October 2012 » Columns » SEARCH SAVVY
Jeremy Clarke

In more than 15 years of recruiting, I've realized that the values of a firm are made evident, to a significant extent, by the attributes they seek for, and ascribe worth to, in evaluating candidates and selecting employees. The virtue of a firm is directly proportionate to the attributes held most dear in prospective employees, assuming all other technical requirements for a given position are met.

It is a worthwhile examination of one's self to ask, "Do I find myself leaning significantly toward external preferences in my selection of a candidate?" A "yes" answer is, of course, an honest answer. The question then becomes, knowing that you and I are stricken with this predisposition for external biases, how do we mitigate it in our selection process? How do I set forth an objective, equitable selection process?
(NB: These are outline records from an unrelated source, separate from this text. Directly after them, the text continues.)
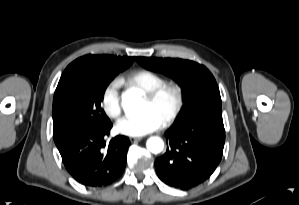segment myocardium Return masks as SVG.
Returning a JSON list of instances; mask_svg holds the SVG:
<instances>
[{
  "label": "myocardium",
  "mask_w": 299,
  "mask_h": 205,
  "mask_svg": "<svg viewBox=\"0 0 299 205\" xmlns=\"http://www.w3.org/2000/svg\"><path fill=\"white\" fill-rule=\"evenodd\" d=\"M166 93L173 95V105L170 112L162 120L164 126L172 124L182 111L184 105L183 87L177 82L169 81L163 82L154 89L144 93V98L151 103L158 101Z\"/></svg>",
  "instance_id": "1"
}]
</instances>
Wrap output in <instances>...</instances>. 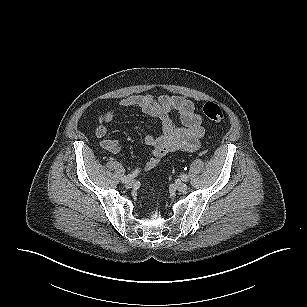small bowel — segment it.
<instances>
[{"instance_id": "c3829d8e", "label": "small bowel", "mask_w": 307, "mask_h": 307, "mask_svg": "<svg viewBox=\"0 0 307 307\" xmlns=\"http://www.w3.org/2000/svg\"><path fill=\"white\" fill-rule=\"evenodd\" d=\"M119 104L123 108H138L160 122L159 134L145 136V143L152 147V154L144 163V169L150 170L156 167L163 157L172 152H192L199 148L200 140L205 134L203 119L195 112L193 102L183 96L164 94L156 98L151 94L132 95L122 98ZM172 113L178 115L182 126L173 121ZM115 115L116 110L100 114L95 129L96 137L101 139V147L110 154H117L120 151L119 141L105 138L107 124L115 118Z\"/></svg>"}]
</instances>
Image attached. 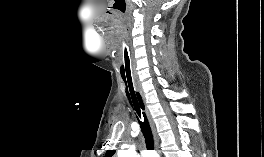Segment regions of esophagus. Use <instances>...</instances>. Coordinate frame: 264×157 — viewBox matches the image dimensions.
<instances>
[{
  "mask_svg": "<svg viewBox=\"0 0 264 157\" xmlns=\"http://www.w3.org/2000/svg\"><path fill=\"white\" fill-rule=\"evenodd\" d=\"M136 90L140 93L141 97H142V100H143V103H144V110H145V113L148 117V120L150 122V125H151V128H152V131H153V135H154V142H155V148L158 150V146H159V140H158V136H157V133H156V129H155V125H154V122L152 120V117H151V114H150V111L147 107V104H146V100H145V97H144V94L142 93V91L139 89V88H136Z\"/></svg>",
  "mask_w": 264,
  "mask_h": 157,
  "instance_id": "obj_1",
  "label": "esophagus"
}]
</instances>
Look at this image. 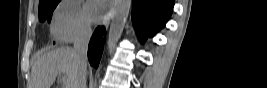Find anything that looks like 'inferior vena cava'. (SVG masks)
Returning <instances> with one entry per match:
<instances>
[{
	"label": "inferior vena cava",
	"mask_w": 267,
	"mask_h": 88,
	"mask_svg": "<svg viewBox=\"0 0 267 88\" xmlns=\"http://www.w3.org/2000/svg\"><path fill=\"white\" fill-rule=\"evenodd\" d=\"M91 34V26L85 24L74 39L73 52L78 65V75L74 88H86L87 50Z\"/></svg>",
	"instance_id": "inferior-vena-cava-1"
}]
</instances>
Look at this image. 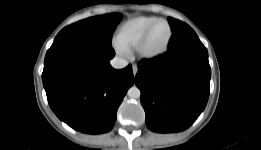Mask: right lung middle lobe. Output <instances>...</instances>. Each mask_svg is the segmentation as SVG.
Masks as SVG:
<instances>
[{
  "label": "right lung middle lobe",
  "instance_id": "dd1d6c3e",
  "mask_svg": "<svg viewBox=\"0 0 261 150\" xmlns=\"http://www.w3.org/2000/svg\"><path fill=\"white\" fill-rule=\"evenodd\" d=\"M121 18L122 15L112 13L79 21L61 30L52 45L66 41L111 45L112 34Z\"/></svg>",
  "mask_w": 261,
  "mask_h": 150
}]
</instances>
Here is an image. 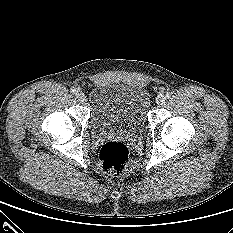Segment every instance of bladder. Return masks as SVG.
Instances as JSON below:
<instances>
[{
	"mask_svg": "<svg viewBox=\"0 0 233 233\" xmlns=\"http://www.w3.org/2000/svg\"><path fill=\"white\" fill-rule=\"evenodd\" d=\"M89 103L94 132L140 133L147 125L149 94L144 87L124 82L98 83L90 91Z\"/></svg>",
	"mask_w": 233,
	"mask_h": 233,
	"instance_id": "31cf9c89",
	"label": "bladder"
}]
</instances>
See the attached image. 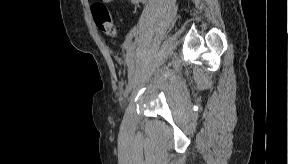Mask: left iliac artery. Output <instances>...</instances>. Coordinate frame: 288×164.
I'll list each match as a JSON object with an SVG mask.
<instances>
[{
    "label": "left iliac artery",
    "mask_w": 288,
    "mask_h": 164,
    "mask_svg": "<svg viewBox=\"0 0 288 164\" xmlns=\"http://www.w3.org/2000/svg\"><path fill=\"white\" fill-rule=\"evenodd\" d=\"M133 75H134V70H133V68H131L129 70L128 77L131 78V77H133Z\"/></svg>",
    "instance_id": "1"
}]
</instances>
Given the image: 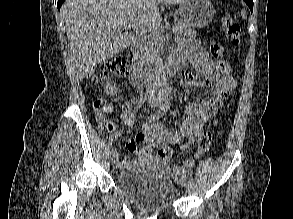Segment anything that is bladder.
<instances>
[{
	"label": "bladder",
	"mask_w": 293,
	"mask_h": 219,
	"mask_svg": "<svg viewBox=\"0 0 293 219\" xmlns=\"http://www.w3.org/2000/svg\"><path fill=\"white\" fill-rule=\"evenodd\" d=\"M115 184L126 197L141 207L161 209L172 205L178 198L179 189L161 172H149L140 166L120 170Z\"/></svg>",
	"instance_id": "bladder-1"
}]
</instances>
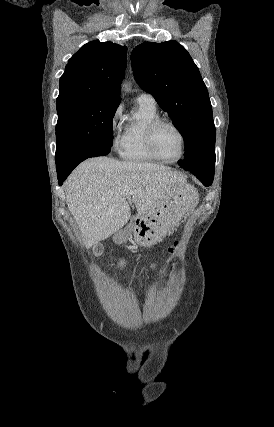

It's not my intention to offer some corrective methodology (Do you really need another methodology?); let me just appeal to some basic human mutual sensibilities.

Inequity in selection is illegal – U.S. Labor Department guidelines render it illegal to discriminate against candidates/applicants on the basis of race, color, religion, sex, age, national origin, etc. Anyone who has been hiring for any length of time is familiar with this mandate. I'm not so naïve as to suggest that a legal proclamation is going to bring about hiring reform. If there is anything that characterizes the human experience, it is that you simply cannot legislate morality. So I'll make another appeal.

Inequity in selection is a strategic blunder – A predisposition toward/against external attributes will eventually negatively affect your firm's position and performance. I've worked with firms that have made statements like this regarding a search: "We'd like you to find us a principal – someone who is female, attractive, 30 to 40 years of age, and preferably not Caucasian." The reason for these preferences rests in the hope that these external characteristics will somehow bring added merit to the firm by virtue of the more pleasing or relevant "presence" the employee will bring to would-be clients.

But consider the ramifications of this: When a firm limits the scope of candidates to those possessing these non-essential characteristics, what they have in essence predetermined is that external merit weighs more heavily than professional/personal merit, and in doing so they radically diminish the available candidate pool to choose from, and consequently, forfeit candidates who may have brought the strongest professional/technical merit to the opportunity.

Take a moment to review one of your position descriptions. What are the key characteristics stipulated? Do they represent the long-term, strategic interests of your firm? Do they express your firm's conviction that competitive candidates should bring the necessary competencies that ultimately serve to progress your firm's position and performance in the marketplace? Of course they do! Then why would you preeminently screen and select candidates by way of subordinate and lesser external characteristics? Why aren't the key professional competencies of the position the preeminent focus of your search? You only limit your firm's performance potential when you introduce this kind of bias into your search.

There's nothing wrong with having diversity initiatives. In fact, in many cases (Federal contracts) the government mandates it. Further, there may be some practical interests associated with, for example, preferring a female over a male, or vice-versa. We're talking about something else entirely different here. A search begins, candidates begin hitting the radar, and are immediately viewed through the grid of some external bias and subsequently dismissed. In most cases, the firm is totally ignorant of the candidate's ability because they never even engaged the candidate in a discussion. Who suffers? You could argue that the candidate suffers, but if they're a strong candidate, a smarter competitor firm that does not share your biases will scoop them up. So, ultimately your firm suffers because you've deferred advantage to your competition by forfeiting the superior candidate – inequitable, immoral, and just plain dumb.

Commit to focusing on key competencies and your hiring accuracy, your reputation in the marketplace, and your conscience will all improve. Furthermore, you'll send a clear message to your employees concerning your firm's integrity. The values of a firm are made evident, to a significant extent, by the attributes they seek for, and ascribe worth to, in evaluating candidates and selecting employees.